United States of America, Plaintiff-appellee, v. Cardell Bailey, Defendant-appellant, 62 F.3d 1418 (6th Cir. 1995)

Annotate this Case
US Court of Appeals for the Sixth Circuit - 62 F.3d 1418 (6th Cir. 1995)

Aug. 7, 1995


Before: MILBURN and NORRIS, Circuit Judges, and BECKWITH,*  District Judge.

PER CURIAM.


Defendant appeals the judgment and sentence entered following his guilty pleas to possession with intent to distribute and distribution of cocaine in violation of 21 U.S.C. § 841(a) (1), and fraud and related activity in connection with access devices in violation of 18 U.S.C. § 1029(b) (1). On appeal, the issues are (1) whether defendant was denied due process of law when the government allegedly breached its promise to make a motion for a downward departure from the sentence range pursuant to Sec. 5K1.1 of the United States Sentencing Guidelines ("U.S.S.G."), and if so, (2) whether this case must be remanded to afford defendant an opportunity to withdraw his guilty pleas because the district court allegedly failed to comply with Federal Rule of Criminal Procedure ("Fed. R. Crim. P. ") 11(e) (4) by not informing defendant on the record that he was rejecting the original Rule 11 plea agreement. For the reasons that follow, we affirm.

On July 6, 1993, a federal grand jury returned a two-count indictment against defendant. Count one charged defendant with possession with intent to distribute and distribution of cocaine in violation of 21 U.S.C. § 841(a) (1). Count two charged defendant with fraud and related activity in connection with access devices in violation of 18 U.S.C. § 1029(b) (1).

+ + + + +

**Request 1**
Reproduce the lines of the records starting with the line that contains "scientific name: Myrcia sylvatica" and going on through the line that contains "genus: Elionurus".
The court opinion above has no connection to the records that follow.

+ + + + +

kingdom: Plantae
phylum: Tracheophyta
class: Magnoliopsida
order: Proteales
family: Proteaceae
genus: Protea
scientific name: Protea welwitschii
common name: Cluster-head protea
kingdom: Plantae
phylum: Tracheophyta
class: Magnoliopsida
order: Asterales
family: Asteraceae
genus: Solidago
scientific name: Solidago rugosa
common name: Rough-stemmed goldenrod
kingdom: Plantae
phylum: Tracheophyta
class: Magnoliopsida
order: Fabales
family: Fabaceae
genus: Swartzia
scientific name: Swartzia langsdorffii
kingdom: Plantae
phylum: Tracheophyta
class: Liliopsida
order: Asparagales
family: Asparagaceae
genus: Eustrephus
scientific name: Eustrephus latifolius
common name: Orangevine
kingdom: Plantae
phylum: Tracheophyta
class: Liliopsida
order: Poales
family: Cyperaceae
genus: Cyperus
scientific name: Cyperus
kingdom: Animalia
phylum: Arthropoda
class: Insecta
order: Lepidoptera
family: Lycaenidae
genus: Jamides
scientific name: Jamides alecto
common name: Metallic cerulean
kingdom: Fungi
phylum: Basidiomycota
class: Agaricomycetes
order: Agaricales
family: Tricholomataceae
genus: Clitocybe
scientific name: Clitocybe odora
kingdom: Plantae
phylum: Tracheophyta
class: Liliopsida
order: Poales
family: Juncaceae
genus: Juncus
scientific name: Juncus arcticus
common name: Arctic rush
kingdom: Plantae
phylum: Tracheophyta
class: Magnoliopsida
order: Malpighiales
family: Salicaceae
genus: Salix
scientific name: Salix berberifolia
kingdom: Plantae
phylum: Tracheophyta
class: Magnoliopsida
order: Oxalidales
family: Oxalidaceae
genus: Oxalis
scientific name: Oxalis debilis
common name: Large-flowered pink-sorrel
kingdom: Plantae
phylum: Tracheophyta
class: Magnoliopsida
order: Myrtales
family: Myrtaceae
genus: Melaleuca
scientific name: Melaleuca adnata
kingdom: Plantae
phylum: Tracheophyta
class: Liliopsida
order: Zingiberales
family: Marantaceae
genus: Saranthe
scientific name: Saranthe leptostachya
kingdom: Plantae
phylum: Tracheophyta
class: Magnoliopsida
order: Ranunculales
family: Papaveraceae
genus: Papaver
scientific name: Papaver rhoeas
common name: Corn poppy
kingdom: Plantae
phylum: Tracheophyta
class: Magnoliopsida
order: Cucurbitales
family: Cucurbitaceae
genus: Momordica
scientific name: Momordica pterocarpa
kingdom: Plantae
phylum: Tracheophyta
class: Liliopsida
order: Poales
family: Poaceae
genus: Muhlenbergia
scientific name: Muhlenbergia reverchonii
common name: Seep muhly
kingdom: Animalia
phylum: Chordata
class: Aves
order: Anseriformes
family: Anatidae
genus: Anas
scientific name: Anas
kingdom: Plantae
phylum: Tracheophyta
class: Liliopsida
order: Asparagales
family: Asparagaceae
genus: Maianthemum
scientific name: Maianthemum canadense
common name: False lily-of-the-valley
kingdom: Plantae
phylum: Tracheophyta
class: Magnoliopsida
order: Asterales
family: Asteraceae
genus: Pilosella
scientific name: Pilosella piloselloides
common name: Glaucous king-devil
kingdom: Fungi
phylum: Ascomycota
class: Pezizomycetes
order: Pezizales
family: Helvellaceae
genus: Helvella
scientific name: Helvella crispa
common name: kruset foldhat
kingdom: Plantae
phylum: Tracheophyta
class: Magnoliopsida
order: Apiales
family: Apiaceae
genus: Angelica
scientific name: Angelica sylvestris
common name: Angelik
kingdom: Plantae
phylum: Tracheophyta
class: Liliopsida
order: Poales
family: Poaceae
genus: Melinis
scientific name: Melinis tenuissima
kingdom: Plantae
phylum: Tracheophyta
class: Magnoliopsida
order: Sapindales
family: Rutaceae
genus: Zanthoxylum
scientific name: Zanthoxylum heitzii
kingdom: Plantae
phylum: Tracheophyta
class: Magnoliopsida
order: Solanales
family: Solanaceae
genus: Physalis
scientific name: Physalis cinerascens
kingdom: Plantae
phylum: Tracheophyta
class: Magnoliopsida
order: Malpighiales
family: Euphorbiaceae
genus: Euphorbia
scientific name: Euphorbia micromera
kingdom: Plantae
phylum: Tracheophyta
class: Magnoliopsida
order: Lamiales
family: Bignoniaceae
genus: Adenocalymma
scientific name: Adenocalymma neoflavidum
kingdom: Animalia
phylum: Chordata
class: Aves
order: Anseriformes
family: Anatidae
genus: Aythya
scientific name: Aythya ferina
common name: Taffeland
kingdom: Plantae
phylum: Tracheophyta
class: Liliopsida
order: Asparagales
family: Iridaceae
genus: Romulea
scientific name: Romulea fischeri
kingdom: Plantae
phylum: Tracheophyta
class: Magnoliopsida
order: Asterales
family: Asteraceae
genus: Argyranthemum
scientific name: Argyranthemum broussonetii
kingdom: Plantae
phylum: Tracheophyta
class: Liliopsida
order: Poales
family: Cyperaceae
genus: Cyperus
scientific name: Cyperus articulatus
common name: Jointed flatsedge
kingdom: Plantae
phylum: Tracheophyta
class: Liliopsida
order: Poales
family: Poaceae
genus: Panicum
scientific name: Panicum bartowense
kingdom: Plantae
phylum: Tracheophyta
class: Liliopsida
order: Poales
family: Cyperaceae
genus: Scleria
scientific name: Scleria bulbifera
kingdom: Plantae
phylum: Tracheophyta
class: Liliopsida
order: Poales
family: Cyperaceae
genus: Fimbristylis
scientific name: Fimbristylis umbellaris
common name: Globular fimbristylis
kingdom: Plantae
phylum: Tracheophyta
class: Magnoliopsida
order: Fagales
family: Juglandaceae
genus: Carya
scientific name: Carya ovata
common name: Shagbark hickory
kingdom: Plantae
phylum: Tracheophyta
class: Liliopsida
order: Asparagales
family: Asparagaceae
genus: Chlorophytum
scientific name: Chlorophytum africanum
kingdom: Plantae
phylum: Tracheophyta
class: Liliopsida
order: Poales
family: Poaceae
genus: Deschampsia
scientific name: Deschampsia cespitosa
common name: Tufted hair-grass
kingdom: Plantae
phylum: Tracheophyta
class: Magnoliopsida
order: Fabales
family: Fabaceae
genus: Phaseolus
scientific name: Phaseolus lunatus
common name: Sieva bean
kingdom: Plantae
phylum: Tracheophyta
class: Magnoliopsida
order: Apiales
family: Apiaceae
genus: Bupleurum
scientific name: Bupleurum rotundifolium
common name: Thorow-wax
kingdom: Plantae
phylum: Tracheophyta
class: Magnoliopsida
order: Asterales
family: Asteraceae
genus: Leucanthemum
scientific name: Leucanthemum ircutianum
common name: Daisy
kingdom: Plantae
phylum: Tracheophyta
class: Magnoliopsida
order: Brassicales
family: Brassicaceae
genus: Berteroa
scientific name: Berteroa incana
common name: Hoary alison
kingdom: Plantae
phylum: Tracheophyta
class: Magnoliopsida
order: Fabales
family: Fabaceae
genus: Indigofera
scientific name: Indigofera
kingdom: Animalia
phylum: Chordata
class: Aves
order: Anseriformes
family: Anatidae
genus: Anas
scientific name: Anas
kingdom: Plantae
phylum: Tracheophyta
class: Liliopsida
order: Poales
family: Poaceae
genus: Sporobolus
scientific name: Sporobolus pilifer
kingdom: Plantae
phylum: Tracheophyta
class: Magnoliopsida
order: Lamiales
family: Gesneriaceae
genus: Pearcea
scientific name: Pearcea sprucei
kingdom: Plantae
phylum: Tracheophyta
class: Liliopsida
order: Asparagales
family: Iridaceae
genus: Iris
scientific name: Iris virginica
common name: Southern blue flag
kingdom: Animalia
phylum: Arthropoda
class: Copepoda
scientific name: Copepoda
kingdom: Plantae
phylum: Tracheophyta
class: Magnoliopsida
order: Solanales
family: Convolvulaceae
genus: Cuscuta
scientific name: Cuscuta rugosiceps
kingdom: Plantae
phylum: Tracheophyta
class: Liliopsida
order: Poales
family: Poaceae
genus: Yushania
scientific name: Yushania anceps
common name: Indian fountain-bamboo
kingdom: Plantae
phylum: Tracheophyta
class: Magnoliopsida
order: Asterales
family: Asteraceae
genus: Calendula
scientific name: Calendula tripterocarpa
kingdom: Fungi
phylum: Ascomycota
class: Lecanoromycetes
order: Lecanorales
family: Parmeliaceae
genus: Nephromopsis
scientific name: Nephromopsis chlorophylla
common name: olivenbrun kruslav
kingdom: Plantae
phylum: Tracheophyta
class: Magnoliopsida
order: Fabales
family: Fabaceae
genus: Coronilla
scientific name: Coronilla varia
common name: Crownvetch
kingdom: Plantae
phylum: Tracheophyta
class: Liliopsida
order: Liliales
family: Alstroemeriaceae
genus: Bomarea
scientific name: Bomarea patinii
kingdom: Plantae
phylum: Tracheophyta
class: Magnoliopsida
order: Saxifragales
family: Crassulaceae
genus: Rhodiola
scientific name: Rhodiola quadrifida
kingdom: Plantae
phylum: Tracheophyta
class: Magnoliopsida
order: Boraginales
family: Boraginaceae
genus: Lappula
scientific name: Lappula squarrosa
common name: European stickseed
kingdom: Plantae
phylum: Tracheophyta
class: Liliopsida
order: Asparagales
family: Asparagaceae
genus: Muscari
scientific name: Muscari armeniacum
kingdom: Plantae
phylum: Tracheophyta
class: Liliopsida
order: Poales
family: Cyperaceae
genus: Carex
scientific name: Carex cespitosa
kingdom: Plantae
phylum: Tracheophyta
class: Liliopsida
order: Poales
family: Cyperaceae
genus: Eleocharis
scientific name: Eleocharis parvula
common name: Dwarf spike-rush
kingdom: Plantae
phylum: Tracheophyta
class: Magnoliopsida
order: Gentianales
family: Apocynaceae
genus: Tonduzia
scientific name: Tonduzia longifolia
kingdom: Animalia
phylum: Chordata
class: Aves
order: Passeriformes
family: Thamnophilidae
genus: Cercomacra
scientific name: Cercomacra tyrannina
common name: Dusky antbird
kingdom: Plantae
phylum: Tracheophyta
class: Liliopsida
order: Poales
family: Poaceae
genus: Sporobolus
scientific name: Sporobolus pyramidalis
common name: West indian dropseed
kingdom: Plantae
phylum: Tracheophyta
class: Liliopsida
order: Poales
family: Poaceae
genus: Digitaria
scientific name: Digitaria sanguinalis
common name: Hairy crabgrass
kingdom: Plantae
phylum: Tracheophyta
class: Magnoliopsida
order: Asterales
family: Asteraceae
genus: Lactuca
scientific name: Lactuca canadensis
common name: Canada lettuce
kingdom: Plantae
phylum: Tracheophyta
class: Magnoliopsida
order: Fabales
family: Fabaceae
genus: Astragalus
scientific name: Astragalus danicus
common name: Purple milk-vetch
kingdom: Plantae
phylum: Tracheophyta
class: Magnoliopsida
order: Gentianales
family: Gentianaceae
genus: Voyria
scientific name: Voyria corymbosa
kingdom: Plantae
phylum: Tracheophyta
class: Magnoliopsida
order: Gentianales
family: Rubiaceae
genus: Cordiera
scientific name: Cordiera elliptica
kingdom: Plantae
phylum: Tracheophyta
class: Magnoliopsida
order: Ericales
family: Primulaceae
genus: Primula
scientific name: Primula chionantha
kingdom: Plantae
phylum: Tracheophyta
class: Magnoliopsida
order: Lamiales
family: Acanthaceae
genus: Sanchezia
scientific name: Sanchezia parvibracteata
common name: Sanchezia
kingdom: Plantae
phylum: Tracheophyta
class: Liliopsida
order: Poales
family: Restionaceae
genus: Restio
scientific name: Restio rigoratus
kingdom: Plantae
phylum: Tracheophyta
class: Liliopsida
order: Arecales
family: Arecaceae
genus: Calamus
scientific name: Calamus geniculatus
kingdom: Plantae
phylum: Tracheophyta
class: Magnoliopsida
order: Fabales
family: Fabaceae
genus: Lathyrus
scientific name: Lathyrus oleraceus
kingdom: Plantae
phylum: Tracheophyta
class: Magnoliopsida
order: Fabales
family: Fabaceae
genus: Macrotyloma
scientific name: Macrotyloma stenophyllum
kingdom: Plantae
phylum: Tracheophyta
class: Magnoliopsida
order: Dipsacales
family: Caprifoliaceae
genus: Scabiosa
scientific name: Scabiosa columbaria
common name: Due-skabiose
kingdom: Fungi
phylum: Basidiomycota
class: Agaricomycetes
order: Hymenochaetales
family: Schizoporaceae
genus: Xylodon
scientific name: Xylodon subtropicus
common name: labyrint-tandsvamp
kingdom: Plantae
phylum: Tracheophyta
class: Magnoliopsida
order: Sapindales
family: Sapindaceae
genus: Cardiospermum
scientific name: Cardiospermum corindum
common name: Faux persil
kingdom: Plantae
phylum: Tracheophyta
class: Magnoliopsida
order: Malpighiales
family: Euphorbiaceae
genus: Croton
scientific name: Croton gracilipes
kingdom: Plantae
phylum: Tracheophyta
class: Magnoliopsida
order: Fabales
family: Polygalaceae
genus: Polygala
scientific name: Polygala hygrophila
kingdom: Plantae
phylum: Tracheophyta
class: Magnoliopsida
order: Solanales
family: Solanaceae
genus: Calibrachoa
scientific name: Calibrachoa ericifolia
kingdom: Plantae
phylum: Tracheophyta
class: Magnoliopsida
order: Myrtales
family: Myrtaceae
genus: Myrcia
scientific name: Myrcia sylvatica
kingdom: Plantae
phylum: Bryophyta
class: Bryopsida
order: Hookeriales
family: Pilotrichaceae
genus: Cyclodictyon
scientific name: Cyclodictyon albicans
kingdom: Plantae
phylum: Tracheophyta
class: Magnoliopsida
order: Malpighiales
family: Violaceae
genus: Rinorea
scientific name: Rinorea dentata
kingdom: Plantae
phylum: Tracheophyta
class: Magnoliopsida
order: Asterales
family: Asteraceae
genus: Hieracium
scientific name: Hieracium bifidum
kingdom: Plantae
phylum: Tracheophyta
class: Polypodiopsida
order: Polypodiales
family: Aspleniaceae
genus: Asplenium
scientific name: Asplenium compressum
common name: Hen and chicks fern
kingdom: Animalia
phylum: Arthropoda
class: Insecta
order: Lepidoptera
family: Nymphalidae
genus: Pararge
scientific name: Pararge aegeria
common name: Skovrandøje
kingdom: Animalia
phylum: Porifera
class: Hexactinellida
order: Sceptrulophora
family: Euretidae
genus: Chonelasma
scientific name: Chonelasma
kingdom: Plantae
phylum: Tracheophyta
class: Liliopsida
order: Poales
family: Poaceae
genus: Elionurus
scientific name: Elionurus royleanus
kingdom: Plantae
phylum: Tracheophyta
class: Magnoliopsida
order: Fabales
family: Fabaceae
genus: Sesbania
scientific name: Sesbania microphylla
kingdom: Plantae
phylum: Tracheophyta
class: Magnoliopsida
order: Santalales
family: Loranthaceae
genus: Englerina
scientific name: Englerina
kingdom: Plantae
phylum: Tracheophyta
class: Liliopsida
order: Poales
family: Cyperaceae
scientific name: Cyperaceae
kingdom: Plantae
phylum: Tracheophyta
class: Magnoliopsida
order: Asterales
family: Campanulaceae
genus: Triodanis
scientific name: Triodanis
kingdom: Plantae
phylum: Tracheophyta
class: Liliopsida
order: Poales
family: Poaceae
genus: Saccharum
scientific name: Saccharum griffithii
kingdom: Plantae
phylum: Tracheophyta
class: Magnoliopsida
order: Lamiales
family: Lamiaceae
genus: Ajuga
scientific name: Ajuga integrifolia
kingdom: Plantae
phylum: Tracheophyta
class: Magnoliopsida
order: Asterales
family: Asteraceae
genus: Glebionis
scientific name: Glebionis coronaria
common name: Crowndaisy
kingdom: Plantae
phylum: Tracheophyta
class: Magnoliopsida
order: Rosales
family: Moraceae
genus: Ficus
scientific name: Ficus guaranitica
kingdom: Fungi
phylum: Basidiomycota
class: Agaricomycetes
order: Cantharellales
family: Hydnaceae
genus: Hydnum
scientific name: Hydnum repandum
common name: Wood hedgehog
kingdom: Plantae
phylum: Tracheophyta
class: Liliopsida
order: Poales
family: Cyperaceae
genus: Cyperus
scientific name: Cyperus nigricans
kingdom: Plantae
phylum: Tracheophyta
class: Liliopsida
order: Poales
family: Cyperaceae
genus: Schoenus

+ + + + +

**Request 2**
Resume the Sixth Circuit opinion on the Bailey appeal, picking up after its last sentence.

**Final result 1**
scientific name: Myrcia sylvatica
kingdom: Plantae
phylum: Bryophyta
class: Bryopsida
order: Hookeriales
family: Pilotrichaceae
genus: Cyclodictyon
scientific name: Cyclodictyon albicans
kingdom: Plantae
phylum: Tracheophyta
class: Magnoliopsida
order: Malpighiales
family: Violaceae
genus: Rinorea
scientific name: Rinorea dentata
kingdom: Plantae
phylum: Tracheophyta
class: Magnoliopsida
order: Asterales
family: Asteraceae
genus: Hieracium
scientific name: Hieracium bifidum
kingdom: Plantae
phylum: Tracheophyta
class: Polypodiopsida
order: Polypodiales
family: Aspleniaceae
genus: Asplenium
scientific name: Asplenium compressum
common name: Hen and chicks fern
kingdom: Animalia
phylum: Arthropoda
class: Insecta
order: Lepidoptera
family: Nymphalidae
genus: Pararge
scientific name: Pararge aegeria
common name: Skovrandøje
kingdom: Animalia
phylum: Porifera
class: Hexactinellida
order: Sceptrulophora
family: Euretidae
genus: Chonelasma
scientific name: Chonelasma
kingdom: Plantae
phylum: Tracheophyta
class: Liliopsida
order: Poales
family: Poaceae
genus: Elionurus

**Final result 2**
On October 27, 1993, the government sent a letter accompanying a proposed Rule 11 plea agreement to defense counsel. In the letter, the government promised to make a Sec. 5K1.1 motion for a downward departure to 60 months based upon intelligence information defendant had provided to law enforcement authorities. This letter, which is not part of the record, is the basis for defendant's argument that his due process rights were violated when the government allegedly failed to keep its promise at the September 13, 1994 sentencing hearing.

On December 8, 1993, defendant pled guilty to both counts charged in the indictment pursuant to the Rule 11 plea agreement. The consequences of pleading guilty were discussed with defendant and defense counsel. In addition, the district court reviewed all of the terms and provisions of the Rule 11 plea agreement to satisfy itself that defendant understood them. The district court advised defendant that its decision to accept or reject the Rule 11 plea agreement would be delayed until after the district court had a chance to review the presentence report. The district court also advised defendant that if it rejected the plea agreement, defendant would be given the opportunity to withdraw any guilty pleas he had offered while relying on the plea agreement.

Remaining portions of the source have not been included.